# [EXCERPTED PASSAGE]
In the talk, the question of missing various absent terms came up, especially when I discussed how phylontal could deal with a missing term in an ingroup that was shared with an outgroup. I'm beginning to think that the OwlWatcher approach of reasoning up from a series of instances, each of which is a graph, might allow the distinction between absent and missing terms to appear. This is particularly true in behavior sequences: if in one clade the sequence A->B->C is observed, and in another C immediately follows A in all the observed instance, then B is absent where it would be expected to be observed. Likewise, if all the observations show no successor to A, and no predecessor to C, then B may just not have been observed. It's the combination of use of sequences (complete orderings) and the ability to refer back to observed instances that make the difference. In principle, you could do the same sort of thing with anatomy by building chains of connections, but these are not the sort of details that make it into character matrices, so it would require going back to drawings/photos/free text and probably putting it into the taxon-level phenotype statements rather than the multispecies ontologies.

Aligning phenotypes might be a new frontier for Phenoscape and similar projects.

There was also some discussion about whether a down-pass from tips to root was sufficient to match terms. If so, then Phylontal can avoid some work when phylogenies change by getting the tree nodes aligned first. If otherwise, as Dave Swafford pointed out, it may be necessary to align from scratch with a new tree. This is an open and potentially important question.

# [WRITTEN TASK 1]
Decide whether each statement below agrees with the passage on absent and missing terms. Answer yes or no for each, and quote the words from the passage that settle it.
(a) Chains of connections in anatomy are the kind of details that usually get into character matrices.
(b) Dave Swafford pointed out that it may be necessary to align from scratch with a new tree.
(c) Whether a down-pass from tips to root is enough to match terms is described as a settled question.
The passage and the entries that follow have nothing to do with each other.

# [EXTRACTED DATA]
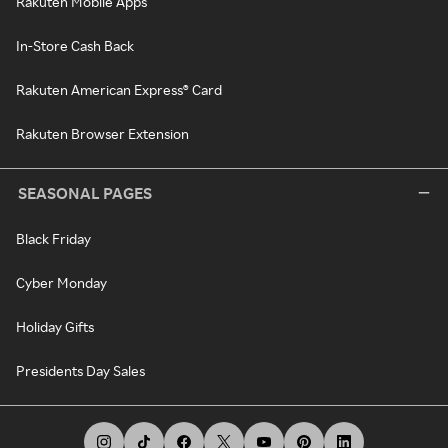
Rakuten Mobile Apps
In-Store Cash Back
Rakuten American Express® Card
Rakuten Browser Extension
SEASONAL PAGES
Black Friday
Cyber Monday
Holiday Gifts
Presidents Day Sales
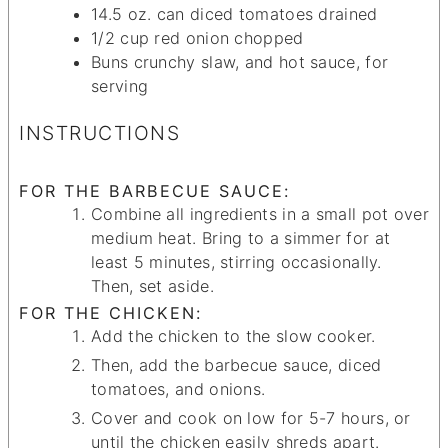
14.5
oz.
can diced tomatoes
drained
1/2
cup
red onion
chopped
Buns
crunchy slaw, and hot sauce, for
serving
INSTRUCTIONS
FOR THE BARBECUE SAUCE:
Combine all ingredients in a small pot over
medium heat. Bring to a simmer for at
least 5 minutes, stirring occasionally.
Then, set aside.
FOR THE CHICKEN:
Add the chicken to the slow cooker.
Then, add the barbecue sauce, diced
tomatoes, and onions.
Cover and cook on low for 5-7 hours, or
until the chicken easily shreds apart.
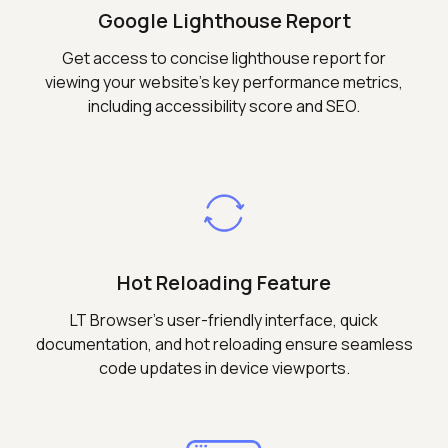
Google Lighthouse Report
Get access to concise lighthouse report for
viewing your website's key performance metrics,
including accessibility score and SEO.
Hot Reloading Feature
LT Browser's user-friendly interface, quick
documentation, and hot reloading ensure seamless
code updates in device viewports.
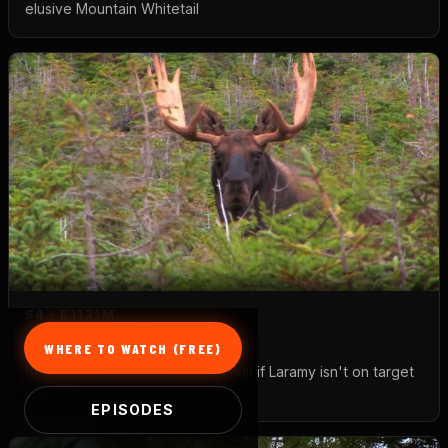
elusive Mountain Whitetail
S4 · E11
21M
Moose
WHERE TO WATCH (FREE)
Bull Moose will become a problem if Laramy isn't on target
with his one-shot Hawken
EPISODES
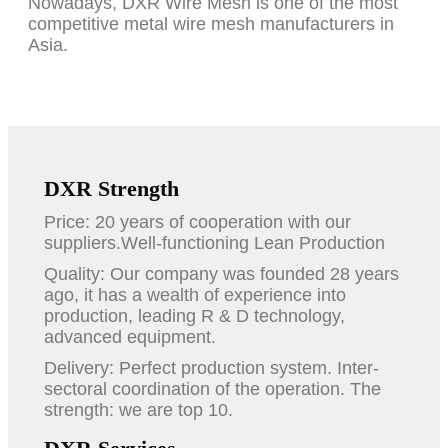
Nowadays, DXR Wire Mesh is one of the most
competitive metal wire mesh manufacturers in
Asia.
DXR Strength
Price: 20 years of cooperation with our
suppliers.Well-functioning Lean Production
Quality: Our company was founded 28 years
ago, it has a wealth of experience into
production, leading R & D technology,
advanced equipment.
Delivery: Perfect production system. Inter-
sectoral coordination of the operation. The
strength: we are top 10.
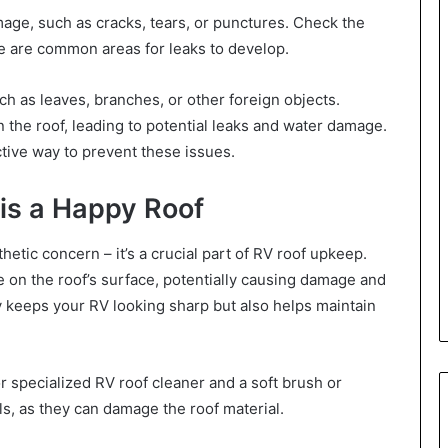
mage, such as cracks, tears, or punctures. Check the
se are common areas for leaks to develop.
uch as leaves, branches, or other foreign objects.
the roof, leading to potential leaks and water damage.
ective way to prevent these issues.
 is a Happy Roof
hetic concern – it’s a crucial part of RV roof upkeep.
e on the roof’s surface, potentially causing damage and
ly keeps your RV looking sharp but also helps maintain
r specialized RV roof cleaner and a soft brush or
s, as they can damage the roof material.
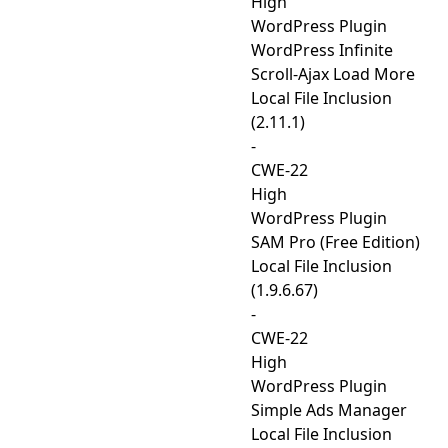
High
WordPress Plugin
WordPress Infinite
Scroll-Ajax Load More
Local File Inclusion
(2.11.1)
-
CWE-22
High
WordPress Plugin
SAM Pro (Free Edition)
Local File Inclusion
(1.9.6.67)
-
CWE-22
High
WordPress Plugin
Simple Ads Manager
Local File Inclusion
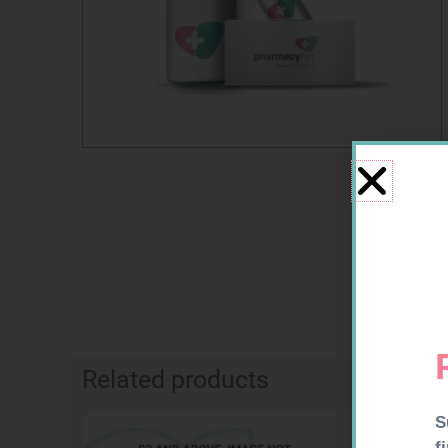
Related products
--
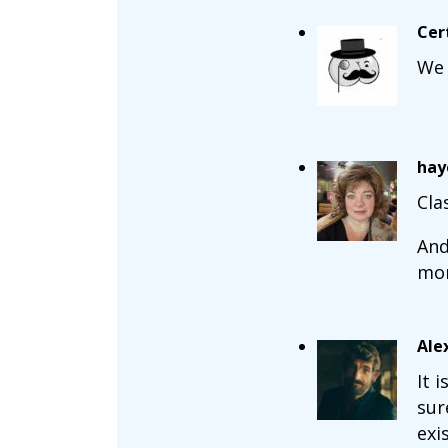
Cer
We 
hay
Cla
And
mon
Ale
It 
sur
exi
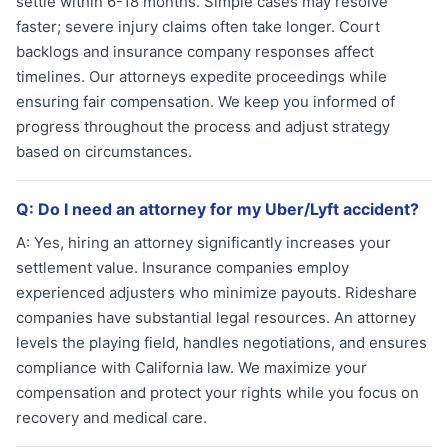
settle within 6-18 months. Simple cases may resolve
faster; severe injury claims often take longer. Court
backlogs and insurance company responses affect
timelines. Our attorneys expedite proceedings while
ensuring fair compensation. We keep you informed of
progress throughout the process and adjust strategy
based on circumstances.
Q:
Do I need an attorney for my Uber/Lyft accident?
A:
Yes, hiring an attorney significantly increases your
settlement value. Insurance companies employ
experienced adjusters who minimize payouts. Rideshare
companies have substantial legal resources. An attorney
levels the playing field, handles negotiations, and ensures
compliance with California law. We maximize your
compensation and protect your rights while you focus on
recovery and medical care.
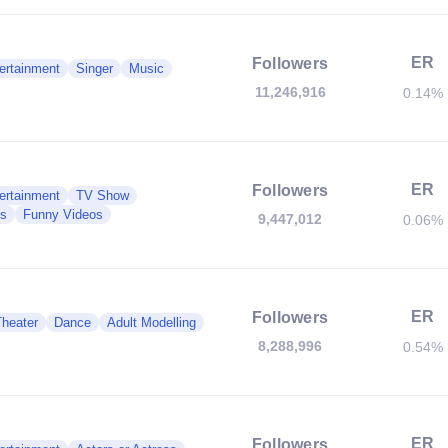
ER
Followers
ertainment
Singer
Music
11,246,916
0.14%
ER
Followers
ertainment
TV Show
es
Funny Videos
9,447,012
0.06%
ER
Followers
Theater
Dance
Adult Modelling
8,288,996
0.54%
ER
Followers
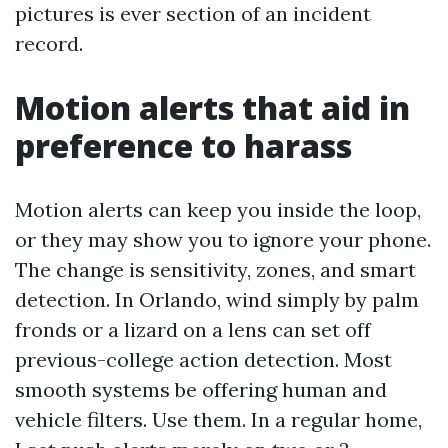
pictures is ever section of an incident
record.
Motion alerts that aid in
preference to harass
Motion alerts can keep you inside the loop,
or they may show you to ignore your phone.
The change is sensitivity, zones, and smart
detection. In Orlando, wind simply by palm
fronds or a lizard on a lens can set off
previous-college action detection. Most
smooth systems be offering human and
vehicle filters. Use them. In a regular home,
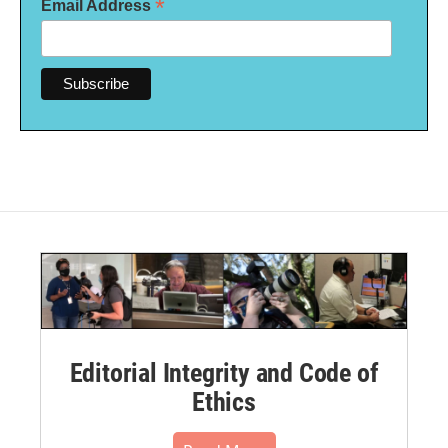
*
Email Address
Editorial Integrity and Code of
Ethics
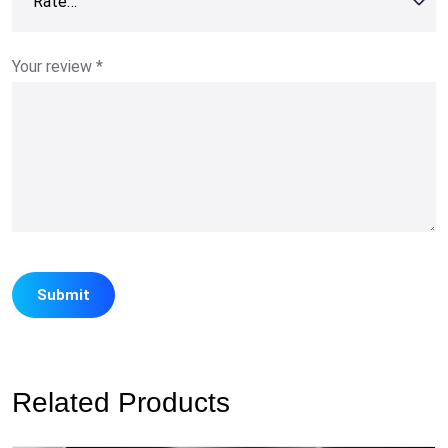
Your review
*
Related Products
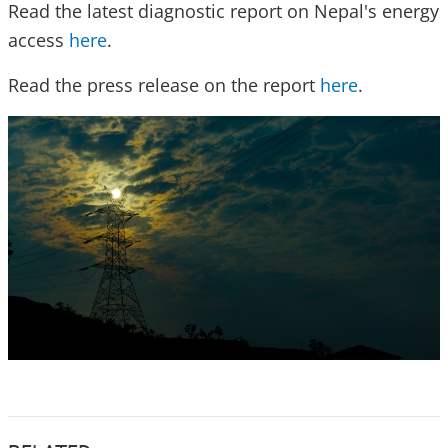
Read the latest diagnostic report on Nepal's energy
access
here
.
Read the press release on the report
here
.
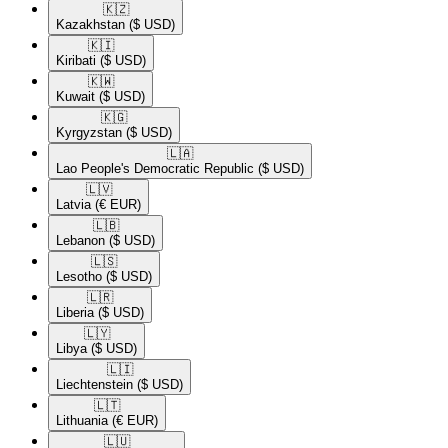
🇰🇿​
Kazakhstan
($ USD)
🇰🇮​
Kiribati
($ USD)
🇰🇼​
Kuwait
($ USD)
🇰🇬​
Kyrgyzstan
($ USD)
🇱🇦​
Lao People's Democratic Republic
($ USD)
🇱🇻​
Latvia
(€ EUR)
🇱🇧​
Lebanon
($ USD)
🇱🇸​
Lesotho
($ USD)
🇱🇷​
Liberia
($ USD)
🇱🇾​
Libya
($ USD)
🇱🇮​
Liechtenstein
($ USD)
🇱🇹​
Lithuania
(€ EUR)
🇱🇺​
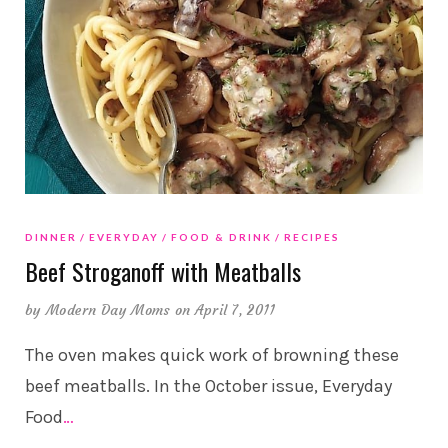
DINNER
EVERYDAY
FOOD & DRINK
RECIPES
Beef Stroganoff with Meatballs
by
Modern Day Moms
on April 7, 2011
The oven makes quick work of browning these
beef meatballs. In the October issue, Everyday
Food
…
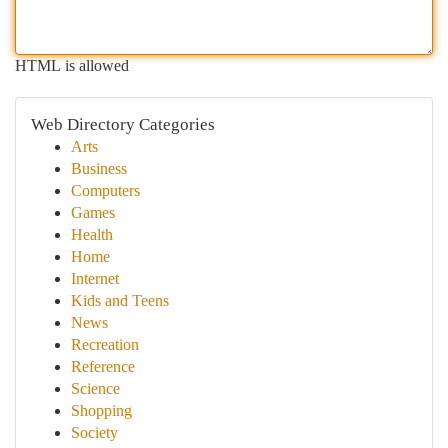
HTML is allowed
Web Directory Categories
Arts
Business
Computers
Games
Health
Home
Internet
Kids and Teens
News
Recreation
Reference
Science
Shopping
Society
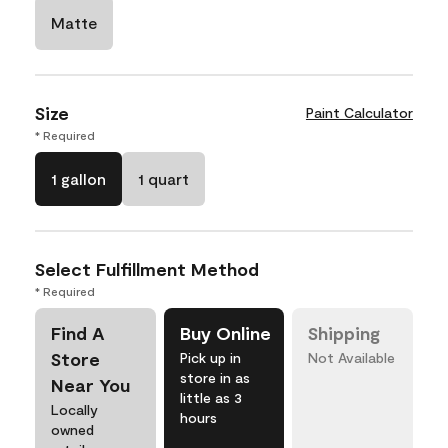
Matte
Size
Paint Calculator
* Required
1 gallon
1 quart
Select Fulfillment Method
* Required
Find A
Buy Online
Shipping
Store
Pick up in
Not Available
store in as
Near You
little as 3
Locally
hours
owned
...
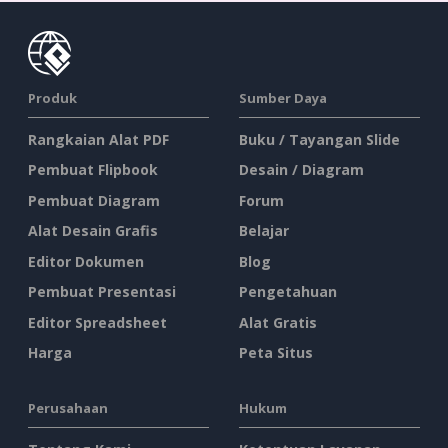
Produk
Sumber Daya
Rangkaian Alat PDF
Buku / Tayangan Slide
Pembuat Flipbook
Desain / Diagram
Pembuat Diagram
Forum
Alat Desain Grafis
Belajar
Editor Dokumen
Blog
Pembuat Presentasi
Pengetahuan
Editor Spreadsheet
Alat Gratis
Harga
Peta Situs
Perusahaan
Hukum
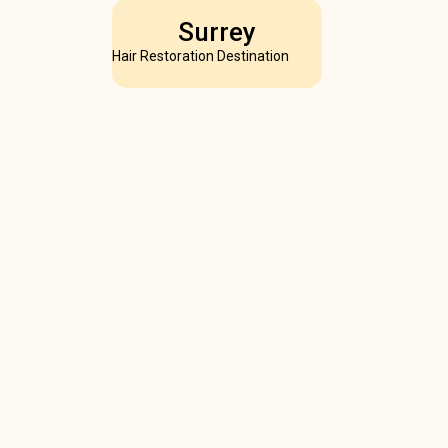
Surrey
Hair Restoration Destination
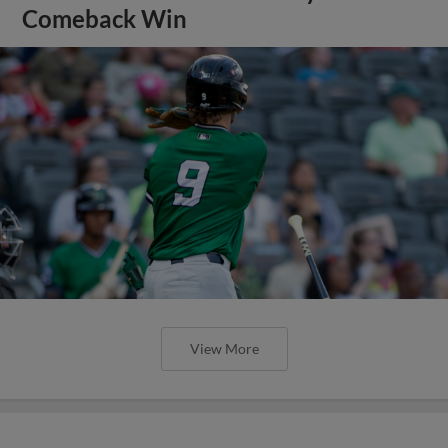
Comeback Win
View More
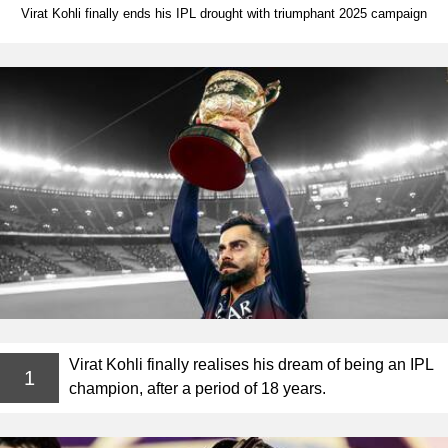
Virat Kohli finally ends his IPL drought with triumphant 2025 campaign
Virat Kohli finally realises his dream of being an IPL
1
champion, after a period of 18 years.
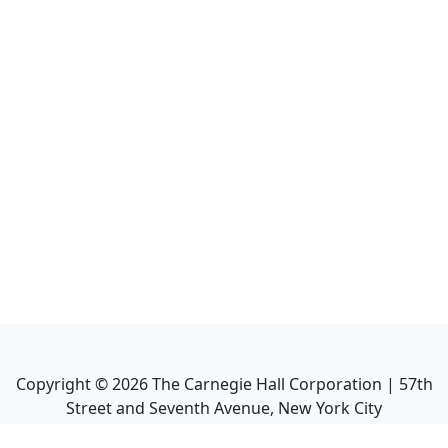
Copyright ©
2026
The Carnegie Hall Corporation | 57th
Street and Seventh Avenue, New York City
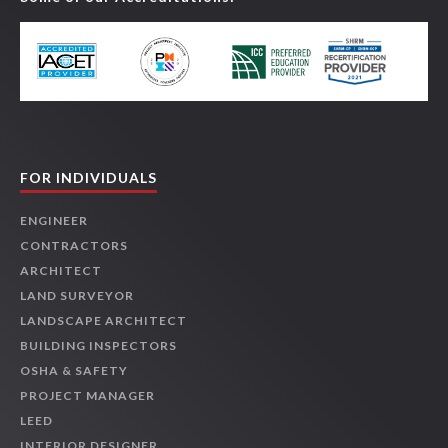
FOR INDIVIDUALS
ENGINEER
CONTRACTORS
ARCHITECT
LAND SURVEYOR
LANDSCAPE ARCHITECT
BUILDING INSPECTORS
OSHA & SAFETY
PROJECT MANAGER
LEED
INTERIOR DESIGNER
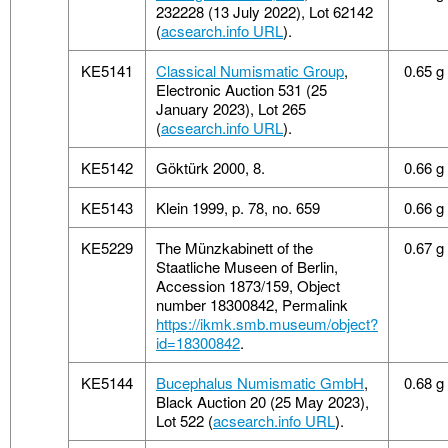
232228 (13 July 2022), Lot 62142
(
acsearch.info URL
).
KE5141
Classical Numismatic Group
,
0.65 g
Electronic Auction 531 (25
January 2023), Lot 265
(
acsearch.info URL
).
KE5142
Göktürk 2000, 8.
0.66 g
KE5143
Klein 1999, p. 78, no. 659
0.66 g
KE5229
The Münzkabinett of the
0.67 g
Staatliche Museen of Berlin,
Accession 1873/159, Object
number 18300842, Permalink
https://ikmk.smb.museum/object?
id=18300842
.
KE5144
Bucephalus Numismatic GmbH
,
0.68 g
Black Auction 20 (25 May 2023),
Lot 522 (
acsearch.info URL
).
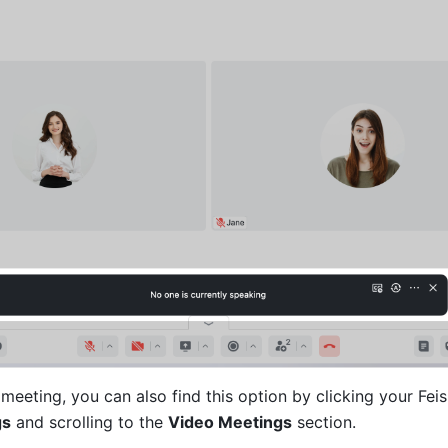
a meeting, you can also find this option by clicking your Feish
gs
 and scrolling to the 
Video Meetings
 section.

# [WRITTEN TASK 2]
From the entries, print the lines between the one holding "mage, such as" and the one holding "is a Happy Roof", inclusive, without changing them.

# [TASK OUTPUT 1]
(a) No: "but these are not the sort of details that make it into character matrices"
(b) Yes: "as Dave Swafford pointed out, it may be necessary to align from scratch with a new tree"
(c) No: "This is an open and potentially important question."

# [TASK OUTPUT 2]
mage, such as cracks, tears, or punctures. Check the
se are common areas for leaks to develop.
uch as leaves, branches, or other foreign objects.
the roof, leading to potential leaks and water damage.
ective way to prevent these issues.
 is a Happy Roof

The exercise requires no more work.